(Data excerpts)
==========

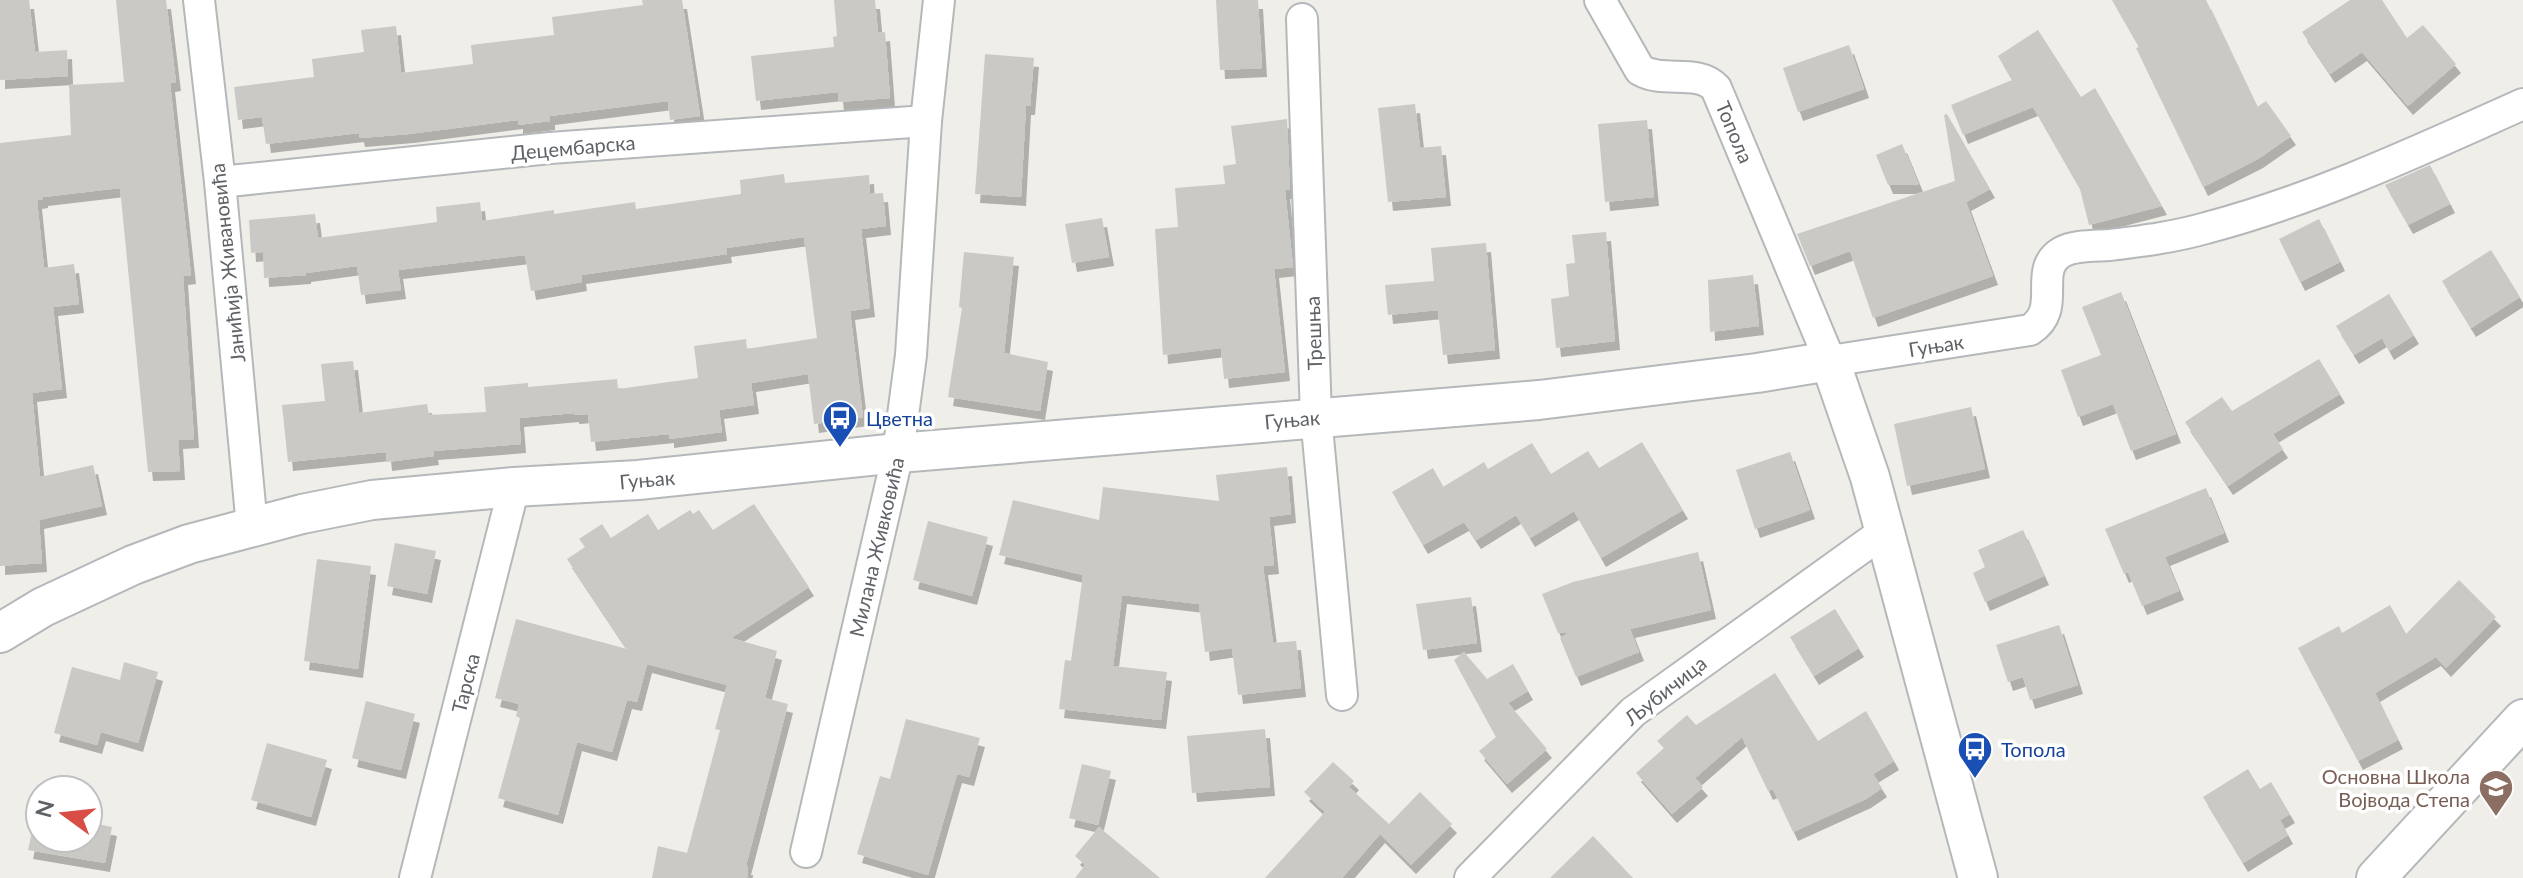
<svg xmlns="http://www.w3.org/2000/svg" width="2523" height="878" font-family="Lato,sans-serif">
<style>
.building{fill:#cbc9c5;filter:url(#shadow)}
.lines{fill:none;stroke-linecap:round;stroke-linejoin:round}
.minor-casing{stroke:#b5b8bb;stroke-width:34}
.tertiary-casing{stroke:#b5b8bb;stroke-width:42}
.minor{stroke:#fff;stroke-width:30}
.tertiary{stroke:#fff;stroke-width:38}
.labels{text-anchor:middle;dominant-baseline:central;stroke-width:7;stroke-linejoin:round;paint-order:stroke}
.street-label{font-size:20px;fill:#5f6367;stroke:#fff}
.transit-label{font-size:20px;fill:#164399;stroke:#fff;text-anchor:start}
.education-label{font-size:20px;fill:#785e54;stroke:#fff;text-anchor:end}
</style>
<defs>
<filter id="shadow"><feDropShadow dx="5" dy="9" stdDeviation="0" flood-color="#0004"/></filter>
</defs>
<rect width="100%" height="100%" fill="#f0eee8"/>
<g class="building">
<path d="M 0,0 L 29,0 L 35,52 L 67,50 L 68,76 L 0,80 Z"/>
<path d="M 116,0 L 166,0 L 176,82 L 170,83 L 191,275 L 183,276 L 194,439 L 178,440 L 180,471 L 148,472 L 120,188 L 43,197 L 43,199 L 37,200 L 44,268 L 74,264 L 79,304 L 53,307 L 62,389 L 32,393 L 40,477 L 93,465 L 102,506 L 39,520 L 42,563 L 0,566 L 0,143 L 71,135 L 69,85 L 124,82 Z"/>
<path d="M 642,0 L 682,0 L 700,116 L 670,120 L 668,101 L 550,116 L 550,121 L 518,125 L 518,120 L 409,134 L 360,138 L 359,133 L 266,144 L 262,117 L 238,120 L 234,87 L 314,77 L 312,59 L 364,52 L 361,30 L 396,26 L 401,73 L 473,64 L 471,45 L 554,35 L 552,17 L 643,5 Z"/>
<path d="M 834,0 L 875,0 L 878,33 L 885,32 L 890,98 L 839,102 L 838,92 L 756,101 L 751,56 L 834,47 L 833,37 L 837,36 Z"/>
<path d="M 1216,0 L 1258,0 L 1262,68 L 1220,70 Z"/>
<path d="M 2112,0 L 2206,0 L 2257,107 L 2266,101 L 2291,136 L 2258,159 L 2203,187 L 2136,48 L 2139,47 Z"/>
<path d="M 2350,0 L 2382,0 L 2407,38 L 2423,25 L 2456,64 L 2408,106 L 2362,52 L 2330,74 L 2302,32 Z"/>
<path d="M 2038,30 L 2081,97 L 2095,88 L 2162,206 L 2089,225 L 2080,189 L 2033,107 L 1963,135 L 1951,105 L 2012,80 L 1998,56 Z"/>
<path d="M 1849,45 L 1864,89 L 1798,112 L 1783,68 Z"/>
<path d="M 985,54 L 1034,58 L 1030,106 L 1026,106 L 1021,197 L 975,194 Z"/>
<path d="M 1415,104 L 1420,148 L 1441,146 L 1446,197 L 1388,202 L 1378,108 Z"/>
<path d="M 1947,114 L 1990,189 L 1966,202 L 1993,276 L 1873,318 L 1850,251 L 1810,266 L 1797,234 L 1955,181 L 1944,115 Z"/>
<path d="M 1287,119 L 1290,190 L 1285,190 L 1293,267 L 1274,269 L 1285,372 L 1224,379 L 1221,348 L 1163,355 L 1155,229 L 1178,227 L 1175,188 L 1225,184 L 1223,166 L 1236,164 L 1231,126 Z"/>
<path d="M 1647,120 L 1654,197 L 1605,202 L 1598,124 Z"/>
<path d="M 1902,144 L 1919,185 L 1888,185 L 1876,155 Z"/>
<path d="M 2430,165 L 2450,204 L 2408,225 L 2385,185 Z"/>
<path d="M 784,174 L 785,183 L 869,175 L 870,194 L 883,193 L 886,226 L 861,229 L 870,308 L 850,311 L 863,417 L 814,424 L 808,374 L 751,383 L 754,405 L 719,410 L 722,432 L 669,439 L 669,434 L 591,442 L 588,414 L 574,415 L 574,413 L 519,418 L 521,444 L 433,451 L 434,456 L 387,462 L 386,452 L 288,462 L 282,405 L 325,401 L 321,364 L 353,361 L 359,413 L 427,404 L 429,415 L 486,412 L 484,387 L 528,383 L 528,387 L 617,379 L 618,389 L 698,378 L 694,346 L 746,339 L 747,349 L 817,338 L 804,237 L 726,248 L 727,254 L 581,275 L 582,282 L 531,291 L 525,255 L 398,270 L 401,290 L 361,295 L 357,266 L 306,273 L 306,275 L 264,278 L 263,252 L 251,253 L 249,220 L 315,214 L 318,238 L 437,222 L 436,207 L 480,202 L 482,221 L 554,210 L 554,214 L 635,202 L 636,209 L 741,194 L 740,180 Z"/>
<path d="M 1102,218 L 1109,257 L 1072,263 L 1065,224 Z"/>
<path d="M 2319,219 L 2340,262 L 2300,282 L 2279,239 Z"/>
<path d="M 1606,232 L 1615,341 L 1556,348 L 1551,299 L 1569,296 L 1566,264 L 1575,263 L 1572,235 Z"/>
<path d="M 1486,243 L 1495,350 L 1443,355 L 1438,310 L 1388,315 L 1385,285 L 1434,281 L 1431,248 Z"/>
<path d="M 2491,250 L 2520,297 L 2471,328 L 2442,281 Z"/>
<path d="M 964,252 L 1014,257 L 1004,353 L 1048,362 L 1040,411 L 948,397 L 962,308 L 959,307 Z"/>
<path d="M 1753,275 L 1759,326 L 1710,332 L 1708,280 Z"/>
<path d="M 2121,292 L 2176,434 L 2131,451 L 2113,404 L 2078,417 L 2061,370 L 2101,355 L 2082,307 Z"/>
<path d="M 2389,294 L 2414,335 L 2389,351 L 2382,338 L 2354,355 L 2336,326 Z"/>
<path d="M 2319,359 L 2340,394 L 2273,434 L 2283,449 L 2228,486 L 2185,422 L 2222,397 L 2232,411 Z"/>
<path d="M 1971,407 L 1985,469 L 1907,486 L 1894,424 Z"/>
<path d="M 1642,442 L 1683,510 L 1601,558 L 1574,511 L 1530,538 L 1516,515 L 1476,540 L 1464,522 L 1423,545 L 1392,492 L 1433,468 L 1443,487 L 1484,462 L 1488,469 L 1532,443 L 1551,474 L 1588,451 L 1599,468 Z"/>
<path d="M 1790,452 L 1810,510 L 1755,529 L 1736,470 Z"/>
<path d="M 1287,467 L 1291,514 L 1269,517 L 1274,565 L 1263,566 L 1273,643 L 1296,641 L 1301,688 L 1238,695 L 1232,648 L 1205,652 L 1199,604 L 1122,595 L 1113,666 L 1167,672 L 1161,720 L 1059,709 L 1065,660 L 1071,661 L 1083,575 L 999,555 L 1013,500 L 1099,520 L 1103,487 L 1219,501 L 1216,475 Z"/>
<path d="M 2206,488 L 2224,533 L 2165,557 L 2179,591 L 2142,606 L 2128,572 L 2124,574 L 2105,529 Z"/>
<path d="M 754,504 L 809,587 L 731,638 L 777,651 L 765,698 L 788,704 L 746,866 L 748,866 L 747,878 L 652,878 L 658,846 L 687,853 L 720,730 L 715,729 L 727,685 L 647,664 L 637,702 L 627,700 L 612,752 L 577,742 L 558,815 L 498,798 L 520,718 L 516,716 L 519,704 L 495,698 L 516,619 L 627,649 L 567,559 L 585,547 L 579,539 L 602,524 L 611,538 L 648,514 L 658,530 L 690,510 L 693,514 L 699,510 L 713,530 Z"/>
<path d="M 928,521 L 988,537 L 972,596 L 913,580 Z"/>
<path d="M 2023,530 L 2044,576 L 1985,602 L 1973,573 L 1985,567 L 1978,550 Z"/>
<path d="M 395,543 L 436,551 L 427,594 L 387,586 Z"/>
<path d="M 1698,552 L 1711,610 L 1630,629 L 1639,652 L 1576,677 L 1560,638 L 1570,632 L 1558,633 L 1542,594 L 1573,582 Z"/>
<path d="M 317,559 L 371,566 L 358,669 L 304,661 Z"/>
<path d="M 2459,580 L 2496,617 L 2446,668 L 2436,657 L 2375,693 L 2398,740 L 2358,761 L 2298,648 L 2339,626 L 2342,633 L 2390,605 L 2406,634 Z"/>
<path d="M 1471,597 L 1477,643 L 1423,650 L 1416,604 Z"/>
<path d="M 1835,609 L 1859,648 L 1814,676 L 1790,637 Z"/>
<path d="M 2059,625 L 2078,685 L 2030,700 L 2023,677 L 2008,682 L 1996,645 Z"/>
<path d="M 1464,652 L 1487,679 L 1513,664 L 1528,691 L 1508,703 L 1547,749 L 1507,784 L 1479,751 L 1496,737 L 1454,660 Z"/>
<path d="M 124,662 L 158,672 L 138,743 L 101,732 L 97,745 L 54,733 L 72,667 L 120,680 Z"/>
<path d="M 1775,673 L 1818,741 L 1866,711 L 1894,761 L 1873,774 L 1882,788 L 1866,799 L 1793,832 L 1773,789 L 1768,791 L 1742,737 L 1695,778 L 1703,787 L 1672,814 L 1636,773 L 1664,748 L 1657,741 L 1687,715 L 1696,725 Z"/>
<path d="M 366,701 L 415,714 L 401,770 L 352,758 Z"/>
<path d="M 906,719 L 980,738 L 969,777 L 957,774 L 928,875 L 857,854 L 880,776 L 890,779 Z"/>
<path d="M 1265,729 L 1270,787 L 1192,793 L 1187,736 Z"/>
<path d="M 267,743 L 327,760 L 311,817 L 251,800 Z"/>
<path d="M 1333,762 L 1354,781 L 1349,787 L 1389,824 L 1420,792 L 1452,824 L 1411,865 L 1380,834 L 1342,878 L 1265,878 L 1325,812 L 1304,792 Z"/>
<path d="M 1082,764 L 1111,771 L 1098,825 L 1069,818 Z"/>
<path d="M 2248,769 L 2260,789 L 2271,782 L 2290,814 L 2280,820 L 2288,835 L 2243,863 L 2203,797 Z"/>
<path d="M 36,813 L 40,814 L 40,838 L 88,838 L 88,822 L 112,827 L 105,863 L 28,850 Z"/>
<path d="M 1099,827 L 1160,878 L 1075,878 L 1085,865 L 1075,856 Z"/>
<path d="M 1593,836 L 1633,878 L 1550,878 Z"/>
</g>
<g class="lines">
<g class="minor-casing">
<g id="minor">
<path d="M 199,0 L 220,182 L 252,527"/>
<path d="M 1600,0 L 1640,70 C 1664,84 1697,68 1716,88 L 1830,361 L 2030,330 C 2064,308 2031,270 2062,252 C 2074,245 2096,246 2110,245 C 2142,241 2175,237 2206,228 C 2316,199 2420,150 2523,104"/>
<path d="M 1302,19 L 1316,416 L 1342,695"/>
<path d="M 220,182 L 550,148 L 926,121"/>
<path d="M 806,852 L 898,453 L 911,355 L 926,121 L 939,0"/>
<path d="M 415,878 L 514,487"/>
<path d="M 1470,878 L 1633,712 L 1885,531"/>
</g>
</g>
<g class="tertiary-casing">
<g id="tertiary">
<path d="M 0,633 L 43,607 L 133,565 L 189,544 L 302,514 L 372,500 L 514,487 L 638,480 L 898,453 L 1539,400 L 1757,373 L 1830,361 L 1870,477 L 1978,878"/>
<path d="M 2376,878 L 2523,719"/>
</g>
</g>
<use href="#minor" class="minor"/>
<use href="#tertiary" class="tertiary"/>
</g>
<defs>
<g id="bus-pin" transform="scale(1.8)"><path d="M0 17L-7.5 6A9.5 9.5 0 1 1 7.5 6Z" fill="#1a4fb4" stroke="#fff"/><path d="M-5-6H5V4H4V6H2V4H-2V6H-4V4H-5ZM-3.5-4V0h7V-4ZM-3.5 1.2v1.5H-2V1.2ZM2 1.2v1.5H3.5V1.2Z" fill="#fff"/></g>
<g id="school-pin" transform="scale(1.8)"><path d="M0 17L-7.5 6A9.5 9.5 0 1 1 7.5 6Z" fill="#8d6e63" stroke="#fff"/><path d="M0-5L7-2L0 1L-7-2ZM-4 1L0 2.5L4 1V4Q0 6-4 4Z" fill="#fff"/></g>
</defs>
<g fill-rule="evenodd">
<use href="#bus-pin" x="840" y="418"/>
<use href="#bus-pin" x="1975" y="749"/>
<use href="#school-pin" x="2496" y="787"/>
</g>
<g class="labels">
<g class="street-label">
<text transform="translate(1735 132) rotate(67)">Топола</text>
<text transform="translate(573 147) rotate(-5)">Децембарска</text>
<text transform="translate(227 263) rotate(-96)">Јанићија Живановића</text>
<text transform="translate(1313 333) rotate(-92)">Трешња</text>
<text transform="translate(1936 345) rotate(-9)">Гуњак</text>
<text transform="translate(1292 419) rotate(-5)">Гуњак</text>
<text transform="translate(647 479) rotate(-5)">Гуњак</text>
<text transform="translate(876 547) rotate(-77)">Милана Живковића</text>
<text transform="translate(465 683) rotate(-76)">Тарска</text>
<text transform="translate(1665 690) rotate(-38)">Љубичица</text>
</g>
<g class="transit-label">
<text x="866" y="418">Цветна</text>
<text x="2001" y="749">Топола</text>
</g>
<g class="education-label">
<text x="2470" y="776">Основна Школа<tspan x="2470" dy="23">Војвода Степа</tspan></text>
</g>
</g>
<g transform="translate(64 814) rotate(285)"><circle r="38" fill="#ffffff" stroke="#bfc1c2" stroke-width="2"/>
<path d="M0-6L14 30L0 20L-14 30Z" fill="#d84e46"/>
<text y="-12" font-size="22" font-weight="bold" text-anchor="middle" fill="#5f6367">N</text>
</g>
</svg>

==========

• **WHAT TO WORK ON**
Above are the records. Identify each line that contains the word "lines".

• **TASK RESULT**
.lines{fill:none;stroke-linecap:round;stroke-linejoin:round}
<g class="lines">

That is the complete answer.